Exercise description: The entries below should be set down again exactly, with every picture left out.

Data records:

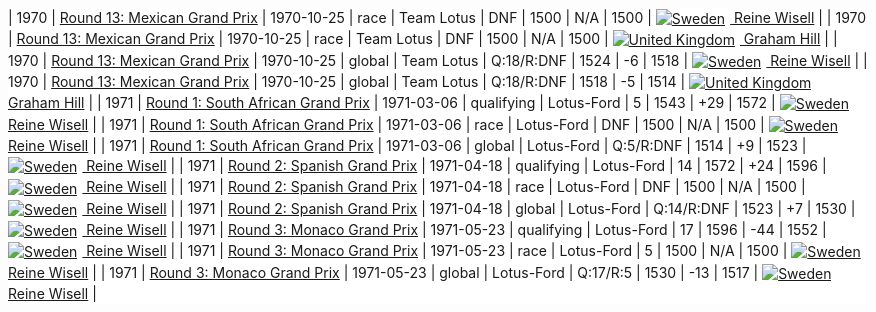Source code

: | 1970 | [Round 13: Mexican Grand Prix](../seasons/1970-season-report#round-13-mexican-grand-prix) | 1970-10-25 | race | Team Lotus | DNF | 1500 | N/A | 1500 | [<img src="https://upload.wikimedia.org/wikipedia/commons/4/4c/Flag_of_Sweden.svg" alt="Sweden" width="20" height="auto" style="vertical-align: middle; margin-right: 5px;" onerror="this.outerHTML='🇸🇪'; this.style.marginRight='5px';"/> Reine Wisell](reine-wisell) |
| 1970 | [Round 13: Mexican Grand Prix](../seasons/1970-season-report#round-13-mexican-grand-prix) | 1970-10-25 | race | Team Lotus | DNF | 1500 | N/A | 1500 | [<img src="https://upload.wikimedia.org/wikipedia/commons/thumb/8/83/Flag_of_the_United_Kingdom_%283-5%29.svg/512px-Flag_of_the_United_Kingdom_%283-5%29.svg.png?20250726143817" alt="United Kingdom" width="20" height="auto" style="vertical-align: middle; margin-right: 5px;" onerror="this.outerHTML='🇬🇧'; this.style.marginRight='5px';"/> Graham Hill](graham-hill) |
| 1970 | [Round 13: Mexican Grand Prix](../seasons/1970-season-report#round-13-mexican-grand-prix) | 1970-10-25 | global | Team Lotus | Q:18/R:DNF | 1524 | -6 | 1518 | [<img src="https://upload.wikimedia.org/wikipedia/commons/4/4c/Flag_of_Sweden.svg" alt="Sweden" width="20" height="auto" style="vertical-align: middle; margin-right: 5px;" onerror="this.outerHTML='🇸🇪'; this.style.marginRight='5px';"/> Reine Wisell](reine-wisell) |
| 1970 | [Round 13: Mexican Grand Prix](../seasons/1970-season-report#round-13-mexican-grand-prix) | 1970-10-25 | global | Team Lotus | Q:18/R:DNF | 1518 | -5 | 1514 | [<img src="https://upload.wikimedia.org/wikipedia/commons/thumb/8/83/Flag_of_the_United_Kingdom_%283-5%29.svg/512px-Flag_of_the_United_Kingdom_%283-5%29.svg.png?20250726143817" alt="United Kingdom" width="20" height="auto" style="vertical-align: middle; margin-right: 5px;" onerror="this.outerHTML='🇬🇧'; this.style.marginRight='5px';"/> Graham Hill](graham-hill) |
| 1971 | [Round 1: South African Grand Prix](../seasons/1971-season-report#round-1-south-african-grand-prix) | 1971-03-06 | qualifying | Lotus-Ford | 5 | 1543 | +29 | 1572 | [<img src="https://upload.wikimedia.org/wikipedia/commons/4/4c/Flag_of_Sweden.svg" alt="Sweden" width="20" height="auto" style="vertical-align: middle; margin-right: 5px;" onerror="this.outerHTML='🇸🇪'; this.style.marginRight='5px';"/> Reine Wisell](reine-wisell) |
| 1971 | [Round 1: South African Grand Prix](../seasons/1971-season-report#round-1-south-african-grand-prix) | 1971-03-06 | race | Lotus-Ford | DNF | 1500 | N/A | 1500 | [<img src="https://upload.wikimedia.org/wikipedia/commons/4/4c/Flag_of_Sweden.svg" alt="Sweden" width="20" height="auto" style="vertical-align: middle; margin-right: 5px;" onerror="this.outerHTML='🇸🇪'; this.style.marginRight='5px';"/> Reine Wisell](reine-wisell) |
| 1971 | [Round 1: South African Grand Prix](../seasons/1971-season-report#round-1-south-african-grand-prix) | 1971-03-06 | global | Lotus-Ford | Q:5/R:DNF | 1514 | +9 | 1523 | [<img src="https://upload.wikimedia.org/wikipedia/commons/4/4c/Flag_of_Sweden.svg" alt="Sweden" width="20" height="auto" style="vertical-align: middle; margin-right: 5px;" onerror="this.outerHTML='🇸🇪'; this.style.marginRight='5px';"/> Reine Wisell](reine-wisell) |
| 1971 | [Round 2: Spanish Grand Prix](../seasons/1971-season-report#round-2-spanish-grand-prix) | 1971-04-18 | qualifying | Lotus-Ford | 14 | 1572 | +24 | 1596 | [<img src="https://upload.wikimedia.org/wikipedia/commons/4/4c/Flag_of_Sweden.svg" alt="Sweden" width="20" height="auto" style="vertical-align: middle; margin-right: 5px;" onerror="this.outerHTML='🇸🇪'; this.style.marginRight='5px';"/> Reine Wisell](reine-wisell) |
| 1971 | [Round 2: Spanish Grand Prix](../seasons/1971-season-report#round-2-spanish-grand-prix) | 1971-04-18 | race | Lotus-Ford | DNF | 1500 | N/A | 1500 | [<img src="https://upload.wikimedia.org/wikipedia/commons/4/4c/Flag_of_Sweden.svg" alt="Sweden" width="20" height="auto" style="vertical-align: middle; margin-right: 5px;" onerror="this.outerHTML='🇸🇪'; this.style.marginRight='5px';"/> Reine Wisell](reine-wisell) |
| 1971 | [Round 2: Spanish Grand Prix](../seasons/1971-season-report#round-2-spanish-grand-prix) | 1971-04-18 | global | Lotus-Ford | Q:14/R:DNF | 1523 | +7 | 1530 | [<img src="https://upload.wikimedia.org/wikipedia/commons/4/4c/Flag_of_Sweden.svg" alt="Sweden" width="20" height="auto" style="vertical-align: middle; margin-right: 5px;" onerror="this.outerHTML='🇸🇪'; this.style.marginRight='5px';"/> Reine Wisell](reine-wisell) |
| 1971 | [Round 3: Monaco Grand Prix](../seasons/1971-season-report#round-3-monaco-grand-prix) | 1971-05-23 | qualifying | Lotus-Ford | 17 | 1596 | -44 | 1552 | [<img src="https://upload.wikimedia.org/wikipedia/commons/4/4c/Flag_of_Sweden.svg" alt="Sweden" width="20" height="auto" style="vertical-align: middle; margin-right: 5px;" onerror="this.outerHTML='🇸🇪'; this.style.marginRight='5px';"/> Reine Wisell](reine-wisell) |
| 1971 | [Round 3: Monaco Grand Prix](../seasons/1971-season-report#round-3-monaco-grand-prix) | 1971-05-23 | race | Lotus-Ford | 5 | 1500 | N/A | 1500 | [<img src="https://upload.wikimedia.org/wikipedia/commons/4/4c/Flag_of_Sweden.svg" alt="Sweden" width="20" height="auto" style="vertical-align: middle; margin-right: 5px;" onerror="this.outerHTML='🇸🇪'; this.style.marginRight='5px';"/> Reine Wisell](reine-wisell) |
| 1971 | [Round 3: Monaco Grand Prix](../seasons/1971-season-report#round-3-monaco-grand-prix) | 1971-05-23 | global | Lotus-Ford | Q:17/R:5 | 1530 | -13 | 1517 | [<img src="https://upload.wikimedia.org/wikipedia/commons/4/4c/Flag_of_Sweden.svg" alt="Sweden" width="20" height="auto" style="vertical-align: middle; margin-right: 5px;" onerror="this.outerHTML='🇸🇪'; this.style.marginRight='5px';"/> Reine Wisell](reine-wisell) |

Exercise result:
Source code

: | 1970 | [Round 13: Mexican Grand Prix](../seasons/1970-season-report#round-13-mexican-grand-prix) | 1970-10-25 | race | Team Lotus | DNF | 1500 | N/A | 1500 | [<img src="https://upload.wikimedia.org/wikipedia/commons/4/4c/Flag_of_Sweden.svg" alt="Sweden" width="20" height="auto" style="vertical-align: middle; margin-right: 5px;" onerror="this.outerHTML='🇸🇪'; this.style.marginRight='5px';"/> Reine Wisell](reine-wisell) |
| 1970 | [Round 13: Mexican Grand Prix](../seasons/1970-season-report#round-13-mexican-grand-prix) | 1970-10-25 | race | Team Lotus | DNF | 1500 | N/A | 1500 | [<img src="https://upload.wikimedia.org/wikipedia/commons/thumb/8/83/Flag_of_the_United_Kingdom_%283-5%29.svg/512px-Flag_of_the_United_Kingdom_%283-5%29.svg.png?20250726143817" alt="United Kingdom" width="20" height="auto" style="vertical-align: middle; margin-right: 5px;" onerror="this.outerHTML='🇬🇧'; this.style.marginRight='5px';"/> Graham Hill](graham-hill) |
| 1970 | [Round 13: Mexican Grand Prix](../seasons/1970-season-report#round-13-mexican-grand-prix) | 1970-10-25 | global | Team Lotus | Q:18/R:DNF | 1524 | -6 | 1518 | [<img src="https://upload.wikimedia.org/wikipedia/commons/4/4c/Flag_of_Sweden.svg" alt="Sweden" width="20" height="auto" style="vertical-align: middle; margin-right: 5px;" onerror="this.outerHTML='🇸🇪'; this.style.marginRight='5px';"/> Reine Wisell](reine-wisell) |
| 1970 | [Round 13: Mexican Grand Prix](../seasons/1970-season-report#round-13-mexican-grand-prix) | 1970-10-25 | global | Team Lotus | Q:18/R:DNF | 1518 | -5 | 1514 | [<img src="https://upload.wikimedia.org/wikipedia/commons/thumb/8/83/Flag_of_the_United_Kingdom_%283-5%29.svg/512px-Flag_of_the_United_Kingdom_%283-5%29.svg.png?20250726143817" alt="United Kingdom" width="20" height="auto" style="vertical-align: middle; margin-right: 5px;" onerror="this.outerHTML='🇬🇧'; this.style.marginRight='5px';"/> Graham Hill](graham-hill) |
| 1971 | [Round 1: South African Grand Prix](../seasons/1971-season-report#round-1-south-african-grand-prix) | 1971-03-06 | qualifying | Lotus-Ford | 5 | 1543 | +29 | 1572 | [<img src="https://upload.wikimedia.org/wikipedia/commons/4/4c/Flag_of_Sweden.svg" alt="Sweden" width="20" height="auto" style="vertical-align: middle; margin-right: 5px;" onerror="this.outerHTML='🇸🇪'; this.style.marginRight='5px';"/> Reine Wisell](reine-wisell) |
| 1971 | [Round 1: South African Grand Prix](../seasons/1971-season-report#round-1-south-african-grand-prix) | 1971-03-06 | race | Lotus-Ford | DNF | 1500 | N/A | 1500 | [<img src="https://upload.wikimedia.org/wikipedia/commons/4/4c/Flag_of_Sweden.svg" alt="Sweden" width="20" height="auto" style="vertical-align: middle; margin-right: 5px;" onerror="this.outerHTML='🇸🇪'; this.style.marginRight='5px';"/> Reine Wisell](reine-wisell) |
| 1971 | [Round 1: South African Grand Prix](../seasons/1971-season-report#round-1-south-african-grand-prix) | 1971-03-06 | global | Lotus-Ford | Q:5/R:DNF | 1514 | +9 | 1523 | [<img src="https://upload.wikimedia.org/wikipedia/commons/4/4c/Flag_of_Sweden.svg" alt="Sweden" width="20" height="auto" style="vertical-align: middle; margin-right: 5px;" onerror="this.outerHTML='🇸🇪'; this.style.marginRight='5px';"/> Reine Wisell](reine-wisell) |
| 1971 | [Round 2: Spanish Grand Prix](../seasons/1971-season-report#round-2-spanish-grand-prix) | 1971-04-18 | qualifying | Lotus-Ford | 14 | 1572 | +24 | 1596 | [<img src="https://upload.wikimedia.org/wikipedia/commons/4/4c/Flag_of_Sweden.svg" alt="Sweden" width="20" height="auto" style="vertical-align: middle; margin-right: 5px;" onerror="this.outerHTML='🇸🇪'; this.style.marginRight='5px';"/> Reine Wisell](reine-wisell) |
| 1971 | [Round 2: Spanish Grand Prix](../seasons/1971-season-report#round-2-spanish-grand-prix) | 1971-04-18 | race | Lotus-Ford | DNF | 1500 | N/A | 1500 | [<img src="https://upload.wikimedia.org/wikipedia/commons/4/4c/Flag_of_Sweden.svg" alt="Sweden" width="20" height="auto" style="vertical-align: middle; margin-right: 5px;" onerror="this.outerHTML='🇸🇪'; this.style.marginRight='5px';"/> Reine Wisell](reine-wisell) |
| 1971 | [Round 2: Spanish Grand Prix](../seasons/1971-season-report#round-2-spanish-grand-prix) | 1971-04-18 | global | Lotus-Ford | Q:14/R:DNF | 1523 | +7 | 1530 | [<img src="https://upload.wikimedia.org/wikipedia/commons/4/4c/Flag_of_Sweden.svg" alt="Sweden" width="20" height="auto" style="vertical-align: middle; margin-right: 5px;" onerror="this.outerHTML='🇸🇪'; this.style.marginRight='5px';"/> Reine Wisell](reine-wisell) |
| 1971 | [Round 3: Monaco Grand Prix](../seasons/1971-season-report#round-3-monaco-grand-prix) | 1971-05-23 | qualifying | Lotus-Ford | 17 | 1596 | -44 | 1552 | [<img src="https://upload.wikimedia.org/wikipedia/commons/4/4c/Flag_of_Sweden.svg" alt="Sweden" width="20" height="auto" style="vertical-align: middle; margin-right: 5px;" onerror="this.outerHTML='🇸🇪'; this.style.marginRight='5px';"/> Reine Wisell](reine-wisell) |
| 1971 | [Round 3: Monaco Grand Prix](../seasons/1971-season-report#round-3-monaco-grand-prix) | 1971-05-23 | race | Lotus-Ford | 5 | 1500 | N/A | 1500 | [<img src="https://upload.wikimedia.org/wikipedia/commons/4/4c/Flag_of_Sweden.svg" alt="Sweden" width="20" height="auto" style="vertical-align: middle; margin-right: 5px;" onerror="this.outerHTML='🇸🇪'; this.style.marginRight='5px';"/> Reine Wisell](reine-wisell) |
| 1971 | [Round 3: Monaco Grand Prix](../seasons/1971-season-report#round-3-monaco-grand-prix) | 1971-05-23 | global | Lotus-Ford | Q:17/R:5 | 1530 | -13 | 1517 | [<img src="https://upload.wikimedia.org/wikipedia/commons/4/4c/Flag_of_Sweden.svg" alt="Sweden" width="20" height="auto" style="vertical-align: middle; margin-right: 5px;" onerror="this.outerHTML='🇸🇪'; this.style.marginRight='5px';"/> Reine Wisell](reine-wisell) |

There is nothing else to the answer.